Although the company raised the number of employes who will be moved into the site by nearly 50 per cent, it did not reveal what operations would join the marketing and refining division in Fairfax.
The company promised its New York workers that anyone who wants to move will be offered the opportunity and said "no further transfers are contemplated" after this move.
A spokesman said it was assumed some workers would not want to leave New York, creating some job openings in Fairfax. He declined to estimate how many local openings might be available.
If Mobil had come to Fairfax, it would have been the largest corporation based in Virginia, surpassing Reynolds Metals of Richmond. Mobil is the seventh largest industrial firm in the nation, encompassing not only its petroleum operations, but also Montgomery Ward and Co., the big retailer, and Container Corporation of America, a major packing firm.
Fairfax officials estimated the originally planned 850-worker development would have produced between $800,000 and $1 million a year in property taxes, as well as pumping millions of dollars of income into the local economy.
There reportedly was intense infighting at Mobil over the decision, and strong opposition from some employees to the move.
The company had said all along that if the headquarters moved, some operations would still have to be maintained in New York. Mobil chairman Rawleigh Warner said he intended to keep his office there, prompting underlings to complain that if the boss could stay in New York, they ought to be able to as well.

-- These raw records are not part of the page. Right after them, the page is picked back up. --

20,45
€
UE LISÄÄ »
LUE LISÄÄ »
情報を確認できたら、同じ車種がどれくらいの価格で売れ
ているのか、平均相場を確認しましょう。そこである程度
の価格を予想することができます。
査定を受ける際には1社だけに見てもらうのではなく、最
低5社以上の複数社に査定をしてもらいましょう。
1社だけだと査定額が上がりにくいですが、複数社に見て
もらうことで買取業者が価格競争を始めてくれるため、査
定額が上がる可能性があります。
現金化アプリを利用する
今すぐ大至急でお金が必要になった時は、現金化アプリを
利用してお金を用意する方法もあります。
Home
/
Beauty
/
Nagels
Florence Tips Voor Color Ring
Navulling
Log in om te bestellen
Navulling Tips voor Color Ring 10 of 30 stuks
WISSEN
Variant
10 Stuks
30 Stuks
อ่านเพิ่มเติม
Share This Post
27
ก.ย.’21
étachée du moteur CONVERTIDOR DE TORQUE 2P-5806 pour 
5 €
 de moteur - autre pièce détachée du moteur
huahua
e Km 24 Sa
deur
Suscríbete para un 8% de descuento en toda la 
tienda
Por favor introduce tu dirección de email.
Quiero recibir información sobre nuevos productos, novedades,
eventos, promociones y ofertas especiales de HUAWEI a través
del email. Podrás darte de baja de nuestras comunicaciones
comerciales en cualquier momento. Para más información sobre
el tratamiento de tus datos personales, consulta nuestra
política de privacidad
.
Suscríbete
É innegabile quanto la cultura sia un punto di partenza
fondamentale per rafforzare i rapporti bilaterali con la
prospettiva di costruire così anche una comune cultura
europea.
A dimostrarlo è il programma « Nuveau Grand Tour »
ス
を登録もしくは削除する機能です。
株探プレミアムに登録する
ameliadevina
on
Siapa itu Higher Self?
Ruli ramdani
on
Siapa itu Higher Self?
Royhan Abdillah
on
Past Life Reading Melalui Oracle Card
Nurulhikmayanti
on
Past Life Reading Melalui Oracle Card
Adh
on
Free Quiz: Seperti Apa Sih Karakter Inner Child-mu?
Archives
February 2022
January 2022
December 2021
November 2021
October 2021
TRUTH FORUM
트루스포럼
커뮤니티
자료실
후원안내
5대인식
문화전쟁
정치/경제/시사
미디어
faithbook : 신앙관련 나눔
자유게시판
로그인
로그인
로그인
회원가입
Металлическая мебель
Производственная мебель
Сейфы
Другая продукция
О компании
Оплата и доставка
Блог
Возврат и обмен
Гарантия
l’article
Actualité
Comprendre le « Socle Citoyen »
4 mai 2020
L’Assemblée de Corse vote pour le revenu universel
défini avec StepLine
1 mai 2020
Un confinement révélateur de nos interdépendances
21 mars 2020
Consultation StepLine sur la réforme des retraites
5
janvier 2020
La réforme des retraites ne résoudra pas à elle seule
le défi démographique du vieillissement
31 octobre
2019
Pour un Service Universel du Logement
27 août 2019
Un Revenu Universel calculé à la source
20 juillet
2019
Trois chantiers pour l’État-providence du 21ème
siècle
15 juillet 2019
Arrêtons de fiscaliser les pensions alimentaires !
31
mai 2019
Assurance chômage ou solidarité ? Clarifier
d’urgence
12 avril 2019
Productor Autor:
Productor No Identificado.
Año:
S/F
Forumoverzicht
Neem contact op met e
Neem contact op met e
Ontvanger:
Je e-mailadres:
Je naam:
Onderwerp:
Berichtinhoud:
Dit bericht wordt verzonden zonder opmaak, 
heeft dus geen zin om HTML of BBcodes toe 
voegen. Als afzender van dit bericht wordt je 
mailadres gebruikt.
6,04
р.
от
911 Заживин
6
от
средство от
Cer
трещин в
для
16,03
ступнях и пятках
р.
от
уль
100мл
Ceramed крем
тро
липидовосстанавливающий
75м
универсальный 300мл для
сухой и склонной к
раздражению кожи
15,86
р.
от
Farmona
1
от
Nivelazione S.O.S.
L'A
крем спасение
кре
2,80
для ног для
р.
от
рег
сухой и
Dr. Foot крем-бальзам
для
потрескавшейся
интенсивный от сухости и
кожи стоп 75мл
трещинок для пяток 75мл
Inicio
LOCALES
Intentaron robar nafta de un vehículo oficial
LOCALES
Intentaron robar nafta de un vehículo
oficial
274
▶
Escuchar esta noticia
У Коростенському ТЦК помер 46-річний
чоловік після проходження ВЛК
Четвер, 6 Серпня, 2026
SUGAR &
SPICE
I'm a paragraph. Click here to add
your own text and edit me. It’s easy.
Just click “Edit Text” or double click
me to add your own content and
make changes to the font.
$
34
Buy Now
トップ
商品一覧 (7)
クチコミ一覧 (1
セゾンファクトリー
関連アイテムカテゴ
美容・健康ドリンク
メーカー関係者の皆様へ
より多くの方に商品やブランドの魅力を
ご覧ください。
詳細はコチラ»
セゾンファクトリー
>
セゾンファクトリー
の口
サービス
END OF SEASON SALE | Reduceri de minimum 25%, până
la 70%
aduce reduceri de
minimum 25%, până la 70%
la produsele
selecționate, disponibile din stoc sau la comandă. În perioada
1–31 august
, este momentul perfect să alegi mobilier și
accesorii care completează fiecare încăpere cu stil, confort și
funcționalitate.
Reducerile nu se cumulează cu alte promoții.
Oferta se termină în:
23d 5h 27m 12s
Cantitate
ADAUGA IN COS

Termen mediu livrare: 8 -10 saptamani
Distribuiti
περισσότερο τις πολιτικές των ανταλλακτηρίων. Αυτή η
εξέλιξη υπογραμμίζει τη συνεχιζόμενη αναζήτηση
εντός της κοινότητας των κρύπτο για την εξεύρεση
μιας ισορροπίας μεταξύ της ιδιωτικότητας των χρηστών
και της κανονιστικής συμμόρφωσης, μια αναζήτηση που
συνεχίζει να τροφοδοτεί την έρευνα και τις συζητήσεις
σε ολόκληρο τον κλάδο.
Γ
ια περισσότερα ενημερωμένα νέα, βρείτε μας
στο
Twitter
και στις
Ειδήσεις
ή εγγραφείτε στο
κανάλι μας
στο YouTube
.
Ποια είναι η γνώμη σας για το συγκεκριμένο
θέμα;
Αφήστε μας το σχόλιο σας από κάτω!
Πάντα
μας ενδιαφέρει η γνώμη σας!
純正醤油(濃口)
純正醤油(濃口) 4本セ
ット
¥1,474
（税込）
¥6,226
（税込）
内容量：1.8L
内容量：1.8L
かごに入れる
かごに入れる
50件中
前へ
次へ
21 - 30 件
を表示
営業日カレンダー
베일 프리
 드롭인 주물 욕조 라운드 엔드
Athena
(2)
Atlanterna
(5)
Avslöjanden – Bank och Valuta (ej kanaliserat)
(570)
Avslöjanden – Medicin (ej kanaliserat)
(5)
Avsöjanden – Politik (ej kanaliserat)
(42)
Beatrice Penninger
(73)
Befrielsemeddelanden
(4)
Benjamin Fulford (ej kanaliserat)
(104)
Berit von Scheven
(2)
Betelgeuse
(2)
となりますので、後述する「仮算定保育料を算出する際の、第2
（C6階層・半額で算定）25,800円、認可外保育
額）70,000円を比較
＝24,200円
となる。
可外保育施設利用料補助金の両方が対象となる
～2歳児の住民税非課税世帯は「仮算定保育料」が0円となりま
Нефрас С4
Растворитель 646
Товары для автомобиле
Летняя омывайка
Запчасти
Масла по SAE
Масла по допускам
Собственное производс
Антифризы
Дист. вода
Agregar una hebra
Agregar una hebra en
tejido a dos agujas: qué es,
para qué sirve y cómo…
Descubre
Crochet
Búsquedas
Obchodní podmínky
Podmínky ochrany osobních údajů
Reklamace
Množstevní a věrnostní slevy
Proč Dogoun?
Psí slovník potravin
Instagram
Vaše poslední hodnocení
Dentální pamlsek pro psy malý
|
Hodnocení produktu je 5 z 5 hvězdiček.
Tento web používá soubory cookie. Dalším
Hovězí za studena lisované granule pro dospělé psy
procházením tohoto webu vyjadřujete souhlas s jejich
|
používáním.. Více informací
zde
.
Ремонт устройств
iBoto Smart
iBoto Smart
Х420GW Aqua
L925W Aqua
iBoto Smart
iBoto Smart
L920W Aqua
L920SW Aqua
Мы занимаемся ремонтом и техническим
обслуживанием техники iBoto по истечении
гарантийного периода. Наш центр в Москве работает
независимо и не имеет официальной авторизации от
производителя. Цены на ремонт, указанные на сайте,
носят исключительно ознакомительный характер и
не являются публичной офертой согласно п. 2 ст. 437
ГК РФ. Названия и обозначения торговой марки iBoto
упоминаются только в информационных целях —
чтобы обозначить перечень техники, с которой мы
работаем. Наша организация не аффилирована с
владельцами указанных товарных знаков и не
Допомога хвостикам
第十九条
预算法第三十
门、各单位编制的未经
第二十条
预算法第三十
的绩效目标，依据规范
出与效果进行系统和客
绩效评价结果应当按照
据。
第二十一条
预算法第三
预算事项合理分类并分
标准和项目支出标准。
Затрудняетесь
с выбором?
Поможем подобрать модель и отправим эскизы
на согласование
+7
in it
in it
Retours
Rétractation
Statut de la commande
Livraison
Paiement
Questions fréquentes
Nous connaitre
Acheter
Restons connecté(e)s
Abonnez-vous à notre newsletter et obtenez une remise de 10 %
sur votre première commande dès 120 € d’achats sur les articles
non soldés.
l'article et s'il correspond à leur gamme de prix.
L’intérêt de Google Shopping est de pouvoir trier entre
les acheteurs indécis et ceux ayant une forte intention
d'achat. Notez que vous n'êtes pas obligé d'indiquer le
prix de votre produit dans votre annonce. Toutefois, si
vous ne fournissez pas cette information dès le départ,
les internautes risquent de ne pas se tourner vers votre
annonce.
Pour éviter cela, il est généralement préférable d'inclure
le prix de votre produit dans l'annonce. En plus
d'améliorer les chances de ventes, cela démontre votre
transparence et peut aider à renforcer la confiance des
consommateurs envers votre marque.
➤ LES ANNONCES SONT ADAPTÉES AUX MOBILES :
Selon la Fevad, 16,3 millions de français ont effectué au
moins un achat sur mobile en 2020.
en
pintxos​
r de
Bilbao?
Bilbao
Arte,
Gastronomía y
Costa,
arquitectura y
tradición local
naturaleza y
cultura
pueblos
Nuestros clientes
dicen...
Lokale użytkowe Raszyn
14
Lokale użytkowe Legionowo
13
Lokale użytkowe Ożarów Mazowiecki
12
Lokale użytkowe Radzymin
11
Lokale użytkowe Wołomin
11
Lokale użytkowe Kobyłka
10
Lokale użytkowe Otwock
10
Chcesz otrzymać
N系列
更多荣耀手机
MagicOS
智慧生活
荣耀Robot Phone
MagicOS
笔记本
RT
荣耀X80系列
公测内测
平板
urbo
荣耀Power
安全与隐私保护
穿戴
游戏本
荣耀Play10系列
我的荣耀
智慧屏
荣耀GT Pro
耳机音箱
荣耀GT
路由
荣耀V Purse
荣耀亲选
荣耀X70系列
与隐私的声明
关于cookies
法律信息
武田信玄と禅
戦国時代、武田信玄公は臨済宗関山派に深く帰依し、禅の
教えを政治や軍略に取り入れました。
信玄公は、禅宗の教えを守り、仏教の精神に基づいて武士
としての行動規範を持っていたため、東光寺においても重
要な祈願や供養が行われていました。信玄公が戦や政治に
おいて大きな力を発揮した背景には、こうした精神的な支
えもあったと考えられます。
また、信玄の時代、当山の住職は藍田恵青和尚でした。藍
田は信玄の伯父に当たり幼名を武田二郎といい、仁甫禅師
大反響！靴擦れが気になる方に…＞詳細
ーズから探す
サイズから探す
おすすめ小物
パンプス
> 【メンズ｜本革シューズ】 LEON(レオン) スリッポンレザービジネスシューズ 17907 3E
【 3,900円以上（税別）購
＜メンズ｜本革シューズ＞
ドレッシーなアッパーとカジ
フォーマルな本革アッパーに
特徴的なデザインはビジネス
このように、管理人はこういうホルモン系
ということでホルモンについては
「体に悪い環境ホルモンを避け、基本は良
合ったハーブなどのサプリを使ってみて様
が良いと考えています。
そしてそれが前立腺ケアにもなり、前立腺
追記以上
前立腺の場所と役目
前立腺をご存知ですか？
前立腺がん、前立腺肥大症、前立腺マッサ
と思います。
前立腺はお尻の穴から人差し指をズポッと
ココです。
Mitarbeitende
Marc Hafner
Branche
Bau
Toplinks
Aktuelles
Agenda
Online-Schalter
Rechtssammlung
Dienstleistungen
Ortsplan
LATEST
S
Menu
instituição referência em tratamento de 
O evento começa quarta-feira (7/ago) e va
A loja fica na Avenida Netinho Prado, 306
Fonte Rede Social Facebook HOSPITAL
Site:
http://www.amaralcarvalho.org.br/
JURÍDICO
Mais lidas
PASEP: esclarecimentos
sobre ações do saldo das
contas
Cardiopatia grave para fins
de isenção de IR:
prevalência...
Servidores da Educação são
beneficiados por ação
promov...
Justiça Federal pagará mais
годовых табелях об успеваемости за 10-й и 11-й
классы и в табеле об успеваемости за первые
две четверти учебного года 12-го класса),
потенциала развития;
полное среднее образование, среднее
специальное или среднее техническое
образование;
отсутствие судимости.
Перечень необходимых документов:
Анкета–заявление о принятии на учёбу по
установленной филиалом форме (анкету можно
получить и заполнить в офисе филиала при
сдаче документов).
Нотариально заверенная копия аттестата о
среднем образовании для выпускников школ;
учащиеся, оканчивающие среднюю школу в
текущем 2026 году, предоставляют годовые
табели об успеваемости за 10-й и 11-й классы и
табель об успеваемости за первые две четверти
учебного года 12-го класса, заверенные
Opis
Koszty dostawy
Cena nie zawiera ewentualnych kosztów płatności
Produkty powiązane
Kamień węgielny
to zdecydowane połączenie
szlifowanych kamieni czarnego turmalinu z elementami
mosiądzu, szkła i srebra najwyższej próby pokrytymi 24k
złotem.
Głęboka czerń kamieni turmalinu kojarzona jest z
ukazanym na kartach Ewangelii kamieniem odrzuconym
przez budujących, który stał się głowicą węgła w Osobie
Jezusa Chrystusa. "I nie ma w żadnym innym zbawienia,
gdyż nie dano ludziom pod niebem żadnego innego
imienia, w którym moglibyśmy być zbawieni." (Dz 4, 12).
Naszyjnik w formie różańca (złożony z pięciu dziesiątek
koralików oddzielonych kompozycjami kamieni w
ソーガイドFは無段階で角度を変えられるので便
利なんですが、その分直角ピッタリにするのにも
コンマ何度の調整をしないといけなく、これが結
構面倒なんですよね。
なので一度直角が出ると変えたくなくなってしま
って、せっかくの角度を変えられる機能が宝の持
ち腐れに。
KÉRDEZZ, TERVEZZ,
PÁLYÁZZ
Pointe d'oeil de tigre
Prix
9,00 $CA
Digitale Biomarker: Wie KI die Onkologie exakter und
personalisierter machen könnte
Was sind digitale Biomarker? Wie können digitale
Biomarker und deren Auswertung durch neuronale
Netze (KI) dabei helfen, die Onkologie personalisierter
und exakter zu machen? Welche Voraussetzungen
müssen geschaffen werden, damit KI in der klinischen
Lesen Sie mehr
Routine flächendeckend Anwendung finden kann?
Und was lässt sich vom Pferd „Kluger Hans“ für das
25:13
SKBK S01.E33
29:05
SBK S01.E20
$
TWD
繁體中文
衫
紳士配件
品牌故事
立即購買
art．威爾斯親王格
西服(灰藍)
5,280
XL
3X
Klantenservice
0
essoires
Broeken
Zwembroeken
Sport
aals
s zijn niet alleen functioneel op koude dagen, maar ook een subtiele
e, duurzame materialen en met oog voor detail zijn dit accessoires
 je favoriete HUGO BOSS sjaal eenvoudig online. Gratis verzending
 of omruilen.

Fairfax County development director David Edwards said he believed "a number of internal concerns" at Mobil rather than any problems with Fairfax County prompted the decision.
He said there was "nothing indentifiable or correctible" that could be done to change the decision by Mobil's board of directors. "We have tried to do as a county everything we could to move them."
Edwards expressed disappointment over the decision, nothing that within the past week Mobil executives had talked with Virginia Gov. John Dalton about their plans.
A spokesman for New York's Office of Economic Development said Mobil executives were to meet with that agency this week to discuss their plans.